# Task
Print the portion of the faith quotations below that runs from "J. R. Macduff." up to and including "David Dickson.", reproducing it word for word.

*** Text segment ***

O, for a living faith in a living Redeemer!

Richard Fuller.

There are three acts of faith, assent, acceptance and assurance.

John Flavel.

There can be no faith so feeble that Christ does not respond to it.

Alexander Maclaren.

When you have given yourself to Christ, leave yourself there, and go about your work as a child in His household.

C. S. Robinson.

That is faith, cleaving to Christ, twining round Him with all the tendrils of our heart, as the vine does round its support.

Alexander Maclaren.

Faith refers to Christ. Holiness depends on faith. Heaven depends on holiness.

Alexander Maclaren.

This is faith, receiving the truth of Christ: first knowing it to be true, and then acting upon that belief.

C. H. Spurgeon.

Faith is the act of trust by which one being, a sinner, commits himself to another being, a Saviour.

Horace Bushnell.

We have nothing to do but to receive, resting absolutely upon the merit, power, and love of our Redeemer.

William James.

The true confidence which is faith in Christ, and the true diffidence which is utter distrust of myself—are identical.

Alexander Maclaren.

Faith is a simple trust in a personal Redeemer. The simpler our trust in Christ for all things, the surer our peace.

William Adams.

We shall never recover the true apostolic energy, and be endued with power from on high, as the first disciples were, till we recover the lost faith.

Horace Bushnell.

No man’s salvation depends on his believing that he believes; but it does depend on his seeing and receiving Jesus Christ as his Saviour.

M. R. Vincent.

Faith does not first ask what the bread is made of, but eats it. It does not analyze the components of the living stream, but with joy draws water from the “wells of salvation.”

J. R. Macduff.

I have taken my good deeds and bad deeds, and thrown them together into a heap, and fled from them both to Christ, and in Him I have peace.

David Dickson.

The righteousness which is by faith in Christ is a loving heart and a loving life, which every man will long to lead who believes really in Jesus Christ.

Charles Kingsley.

Faith in Christ is not an exercise of the understanding merely; it is an affection of the heart. “With the heart man believeth.” To those who believe Christ is precious.

Gardiner Spring.

We are not saved by nations or by churches or by families, but as individuals, through a personal interest in a personal Saviour.

John James.

Child of God, if you would have your thought of God something beyond a cold feeling of His presence, let faith appropriate Christ.

F. W. Robertson.

Faith is the bond of union, the instrument of justification, the spring of spiritual peace and joy, the means of spiritual peace and subsistence.

John Flavel.

Saving faith is confidence in Jesus; a direct, confidential transaction with Him.

Richard Fuller.

Faith in Jesus Christ is a saving grace, whereby we receive and rest upon Him alone for salvation, as He is offered to us in the gospel.

Westminster Catechism.

Faith is the gift of God, wrought by the Holy Spirit through the means of grace, in the heart of every penitent and seeking sinner; who faithfully uses them.

Evangelical Lutheran Catechism.

We must not think that faith itself is the soul’s rest; it is only the means of it. We cannot find rest in any work or duty of our own, but we may find it in Christ, whom faith apprehends for justification and salvation.

John Flavel.

*** End of Text segment ***
*** Data under study ***

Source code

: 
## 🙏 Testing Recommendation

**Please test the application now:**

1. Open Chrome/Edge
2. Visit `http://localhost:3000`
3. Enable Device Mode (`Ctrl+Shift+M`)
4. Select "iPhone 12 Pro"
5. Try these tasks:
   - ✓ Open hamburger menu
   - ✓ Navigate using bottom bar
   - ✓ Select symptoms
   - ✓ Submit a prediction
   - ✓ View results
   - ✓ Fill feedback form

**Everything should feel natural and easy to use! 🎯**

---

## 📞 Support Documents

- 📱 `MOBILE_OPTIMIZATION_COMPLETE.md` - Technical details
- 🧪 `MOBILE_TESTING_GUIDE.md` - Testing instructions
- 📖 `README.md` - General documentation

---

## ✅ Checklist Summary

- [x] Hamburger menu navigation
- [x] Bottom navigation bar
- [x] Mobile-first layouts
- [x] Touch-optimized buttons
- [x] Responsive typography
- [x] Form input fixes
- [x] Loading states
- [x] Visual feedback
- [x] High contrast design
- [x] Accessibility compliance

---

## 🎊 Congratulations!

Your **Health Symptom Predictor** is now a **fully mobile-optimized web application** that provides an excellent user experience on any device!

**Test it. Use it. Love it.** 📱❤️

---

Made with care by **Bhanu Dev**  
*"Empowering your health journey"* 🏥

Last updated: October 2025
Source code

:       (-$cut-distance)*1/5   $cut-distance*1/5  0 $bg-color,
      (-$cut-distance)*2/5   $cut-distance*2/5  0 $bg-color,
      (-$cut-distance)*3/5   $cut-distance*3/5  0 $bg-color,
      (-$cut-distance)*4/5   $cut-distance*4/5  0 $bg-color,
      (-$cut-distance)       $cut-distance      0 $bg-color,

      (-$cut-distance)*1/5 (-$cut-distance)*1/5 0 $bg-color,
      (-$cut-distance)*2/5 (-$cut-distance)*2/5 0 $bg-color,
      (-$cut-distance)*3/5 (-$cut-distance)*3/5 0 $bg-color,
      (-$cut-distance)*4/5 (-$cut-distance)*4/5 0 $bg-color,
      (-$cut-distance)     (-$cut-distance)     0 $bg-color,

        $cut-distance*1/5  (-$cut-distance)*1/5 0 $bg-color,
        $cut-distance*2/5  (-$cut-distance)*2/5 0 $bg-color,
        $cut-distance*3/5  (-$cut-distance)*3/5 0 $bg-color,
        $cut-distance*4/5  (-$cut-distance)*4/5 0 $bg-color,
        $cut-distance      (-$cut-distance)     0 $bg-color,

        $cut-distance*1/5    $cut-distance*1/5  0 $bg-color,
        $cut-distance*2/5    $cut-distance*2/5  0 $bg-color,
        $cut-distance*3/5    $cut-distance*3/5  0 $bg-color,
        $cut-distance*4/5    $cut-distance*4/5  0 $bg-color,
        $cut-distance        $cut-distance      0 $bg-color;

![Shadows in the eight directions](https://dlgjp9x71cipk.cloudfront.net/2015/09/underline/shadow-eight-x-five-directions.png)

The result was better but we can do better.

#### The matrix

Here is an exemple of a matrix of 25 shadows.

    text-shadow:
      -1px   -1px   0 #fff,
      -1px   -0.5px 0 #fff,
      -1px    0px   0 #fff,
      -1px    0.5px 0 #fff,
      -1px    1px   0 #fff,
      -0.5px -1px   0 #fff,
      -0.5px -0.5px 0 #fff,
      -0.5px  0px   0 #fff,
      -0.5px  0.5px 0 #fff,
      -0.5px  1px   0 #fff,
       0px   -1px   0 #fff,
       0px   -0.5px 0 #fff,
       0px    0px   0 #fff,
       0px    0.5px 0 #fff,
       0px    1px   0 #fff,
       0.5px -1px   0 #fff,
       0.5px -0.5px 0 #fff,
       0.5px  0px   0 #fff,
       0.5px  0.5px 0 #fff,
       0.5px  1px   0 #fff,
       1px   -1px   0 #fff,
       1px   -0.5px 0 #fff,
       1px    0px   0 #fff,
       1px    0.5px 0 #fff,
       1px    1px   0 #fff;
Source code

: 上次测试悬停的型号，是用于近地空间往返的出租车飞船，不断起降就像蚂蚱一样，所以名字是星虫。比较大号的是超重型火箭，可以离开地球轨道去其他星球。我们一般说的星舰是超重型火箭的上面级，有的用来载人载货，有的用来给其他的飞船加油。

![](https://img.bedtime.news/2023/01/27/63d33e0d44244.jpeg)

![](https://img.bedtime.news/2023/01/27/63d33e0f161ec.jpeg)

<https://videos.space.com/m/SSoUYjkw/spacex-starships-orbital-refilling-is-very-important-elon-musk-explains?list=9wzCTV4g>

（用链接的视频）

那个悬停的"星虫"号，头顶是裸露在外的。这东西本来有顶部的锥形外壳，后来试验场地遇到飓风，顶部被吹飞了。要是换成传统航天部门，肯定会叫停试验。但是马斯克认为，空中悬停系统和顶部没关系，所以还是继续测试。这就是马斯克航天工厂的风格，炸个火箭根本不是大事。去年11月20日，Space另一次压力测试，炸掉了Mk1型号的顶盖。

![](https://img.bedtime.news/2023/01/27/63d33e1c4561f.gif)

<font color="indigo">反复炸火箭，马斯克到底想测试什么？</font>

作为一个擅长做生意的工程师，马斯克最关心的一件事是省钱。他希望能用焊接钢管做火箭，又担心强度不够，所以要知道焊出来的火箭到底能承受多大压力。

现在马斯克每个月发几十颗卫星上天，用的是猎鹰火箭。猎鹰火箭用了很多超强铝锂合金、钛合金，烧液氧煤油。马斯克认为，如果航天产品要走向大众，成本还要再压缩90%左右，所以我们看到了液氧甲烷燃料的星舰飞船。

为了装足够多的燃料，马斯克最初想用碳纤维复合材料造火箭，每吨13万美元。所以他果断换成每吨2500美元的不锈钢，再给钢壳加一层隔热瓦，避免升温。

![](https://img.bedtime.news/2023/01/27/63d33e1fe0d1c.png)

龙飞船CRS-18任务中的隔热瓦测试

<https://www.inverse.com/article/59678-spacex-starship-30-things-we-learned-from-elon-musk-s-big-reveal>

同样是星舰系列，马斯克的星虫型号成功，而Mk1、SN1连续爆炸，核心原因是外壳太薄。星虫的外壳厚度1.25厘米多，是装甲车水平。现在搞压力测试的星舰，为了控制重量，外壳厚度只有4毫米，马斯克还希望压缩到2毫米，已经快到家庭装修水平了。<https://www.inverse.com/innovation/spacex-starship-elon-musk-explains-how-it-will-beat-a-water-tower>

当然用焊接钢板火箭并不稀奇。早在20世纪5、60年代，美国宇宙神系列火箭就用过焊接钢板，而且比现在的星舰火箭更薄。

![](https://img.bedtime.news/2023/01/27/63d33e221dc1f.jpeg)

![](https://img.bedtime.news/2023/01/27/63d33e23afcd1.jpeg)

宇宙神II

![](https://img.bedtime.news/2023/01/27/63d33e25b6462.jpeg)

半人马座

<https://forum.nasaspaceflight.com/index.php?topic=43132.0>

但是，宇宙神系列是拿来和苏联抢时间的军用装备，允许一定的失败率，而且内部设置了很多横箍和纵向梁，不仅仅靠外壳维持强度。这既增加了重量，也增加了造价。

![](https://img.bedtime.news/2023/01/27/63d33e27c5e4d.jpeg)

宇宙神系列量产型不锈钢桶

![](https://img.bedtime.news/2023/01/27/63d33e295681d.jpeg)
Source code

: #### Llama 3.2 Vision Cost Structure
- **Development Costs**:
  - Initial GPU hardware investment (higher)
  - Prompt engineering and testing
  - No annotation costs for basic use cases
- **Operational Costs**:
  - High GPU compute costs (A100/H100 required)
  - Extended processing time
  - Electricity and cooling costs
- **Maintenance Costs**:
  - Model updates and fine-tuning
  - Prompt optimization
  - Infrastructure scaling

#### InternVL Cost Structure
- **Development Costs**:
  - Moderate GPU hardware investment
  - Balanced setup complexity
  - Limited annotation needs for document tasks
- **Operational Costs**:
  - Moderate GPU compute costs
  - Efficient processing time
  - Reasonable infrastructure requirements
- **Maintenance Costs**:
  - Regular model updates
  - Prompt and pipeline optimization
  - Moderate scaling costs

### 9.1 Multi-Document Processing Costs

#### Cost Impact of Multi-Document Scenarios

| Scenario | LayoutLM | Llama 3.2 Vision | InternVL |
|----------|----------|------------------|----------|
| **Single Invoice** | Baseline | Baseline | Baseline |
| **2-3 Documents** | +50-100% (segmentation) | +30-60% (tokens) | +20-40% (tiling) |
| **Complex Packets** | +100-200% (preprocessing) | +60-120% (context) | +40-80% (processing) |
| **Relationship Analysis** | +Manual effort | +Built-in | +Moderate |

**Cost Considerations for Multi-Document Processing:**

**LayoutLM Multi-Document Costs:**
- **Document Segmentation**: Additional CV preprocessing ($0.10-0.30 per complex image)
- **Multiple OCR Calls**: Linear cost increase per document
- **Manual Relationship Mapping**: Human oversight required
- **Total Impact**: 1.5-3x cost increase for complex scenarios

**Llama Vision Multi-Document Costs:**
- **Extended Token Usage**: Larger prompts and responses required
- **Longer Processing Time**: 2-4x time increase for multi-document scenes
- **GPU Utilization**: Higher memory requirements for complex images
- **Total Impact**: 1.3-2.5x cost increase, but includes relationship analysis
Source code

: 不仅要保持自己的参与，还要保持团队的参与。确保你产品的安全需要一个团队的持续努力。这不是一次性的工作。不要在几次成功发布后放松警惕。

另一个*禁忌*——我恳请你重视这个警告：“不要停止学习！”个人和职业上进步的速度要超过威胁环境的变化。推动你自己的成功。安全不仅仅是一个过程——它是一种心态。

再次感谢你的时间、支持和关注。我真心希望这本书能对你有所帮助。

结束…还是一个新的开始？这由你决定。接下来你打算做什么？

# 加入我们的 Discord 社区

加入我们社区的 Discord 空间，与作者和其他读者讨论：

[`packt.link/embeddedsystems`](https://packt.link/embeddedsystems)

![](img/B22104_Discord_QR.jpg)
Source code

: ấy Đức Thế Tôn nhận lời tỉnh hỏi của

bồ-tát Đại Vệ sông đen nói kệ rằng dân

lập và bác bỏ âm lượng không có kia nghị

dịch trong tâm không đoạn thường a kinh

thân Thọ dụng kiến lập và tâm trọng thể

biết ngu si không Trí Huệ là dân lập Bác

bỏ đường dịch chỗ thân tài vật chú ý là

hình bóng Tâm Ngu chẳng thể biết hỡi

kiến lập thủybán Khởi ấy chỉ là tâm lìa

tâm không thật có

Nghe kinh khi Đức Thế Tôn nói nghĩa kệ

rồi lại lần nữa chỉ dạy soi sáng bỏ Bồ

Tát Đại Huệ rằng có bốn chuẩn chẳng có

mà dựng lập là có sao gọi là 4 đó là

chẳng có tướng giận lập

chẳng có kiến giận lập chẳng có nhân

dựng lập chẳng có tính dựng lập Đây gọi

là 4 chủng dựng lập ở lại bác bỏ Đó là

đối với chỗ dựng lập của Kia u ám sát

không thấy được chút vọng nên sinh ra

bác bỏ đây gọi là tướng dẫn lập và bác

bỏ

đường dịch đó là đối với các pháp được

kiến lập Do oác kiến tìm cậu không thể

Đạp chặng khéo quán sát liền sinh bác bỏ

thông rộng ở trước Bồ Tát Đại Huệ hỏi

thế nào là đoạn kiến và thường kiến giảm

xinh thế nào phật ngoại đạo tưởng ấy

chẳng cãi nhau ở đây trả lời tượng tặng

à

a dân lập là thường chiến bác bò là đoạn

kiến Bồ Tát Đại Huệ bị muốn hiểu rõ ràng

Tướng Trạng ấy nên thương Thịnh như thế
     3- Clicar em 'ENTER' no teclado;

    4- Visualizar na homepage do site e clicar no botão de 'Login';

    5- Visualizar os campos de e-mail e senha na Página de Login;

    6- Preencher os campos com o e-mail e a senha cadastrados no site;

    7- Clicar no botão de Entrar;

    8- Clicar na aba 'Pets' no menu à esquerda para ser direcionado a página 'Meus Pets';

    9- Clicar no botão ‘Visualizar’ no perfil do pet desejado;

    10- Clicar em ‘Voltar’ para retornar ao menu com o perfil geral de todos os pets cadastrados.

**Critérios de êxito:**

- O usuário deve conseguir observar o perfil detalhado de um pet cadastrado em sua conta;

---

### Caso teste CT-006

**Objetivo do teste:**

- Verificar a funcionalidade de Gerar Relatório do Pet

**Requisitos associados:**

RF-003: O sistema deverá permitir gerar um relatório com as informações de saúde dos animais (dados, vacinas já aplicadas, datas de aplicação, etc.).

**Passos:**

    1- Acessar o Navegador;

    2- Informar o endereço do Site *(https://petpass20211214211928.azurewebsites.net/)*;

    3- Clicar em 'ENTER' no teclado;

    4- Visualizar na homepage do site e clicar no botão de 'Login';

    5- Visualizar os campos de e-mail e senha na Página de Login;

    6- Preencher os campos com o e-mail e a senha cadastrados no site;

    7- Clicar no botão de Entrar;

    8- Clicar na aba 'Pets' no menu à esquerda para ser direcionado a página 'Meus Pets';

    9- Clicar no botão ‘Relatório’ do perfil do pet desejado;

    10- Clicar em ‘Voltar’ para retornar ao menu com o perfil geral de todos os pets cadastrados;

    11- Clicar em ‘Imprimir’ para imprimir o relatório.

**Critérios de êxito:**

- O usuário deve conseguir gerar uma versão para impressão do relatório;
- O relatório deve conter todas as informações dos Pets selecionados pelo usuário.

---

*** End of Data under study ***

# Response for this exercise
J. R. Macduff.

I have taken my good deeds and bad deeds, and thrown them together into a heap, and fled from them both to Christ, and in Him I have peace.

David Dickson.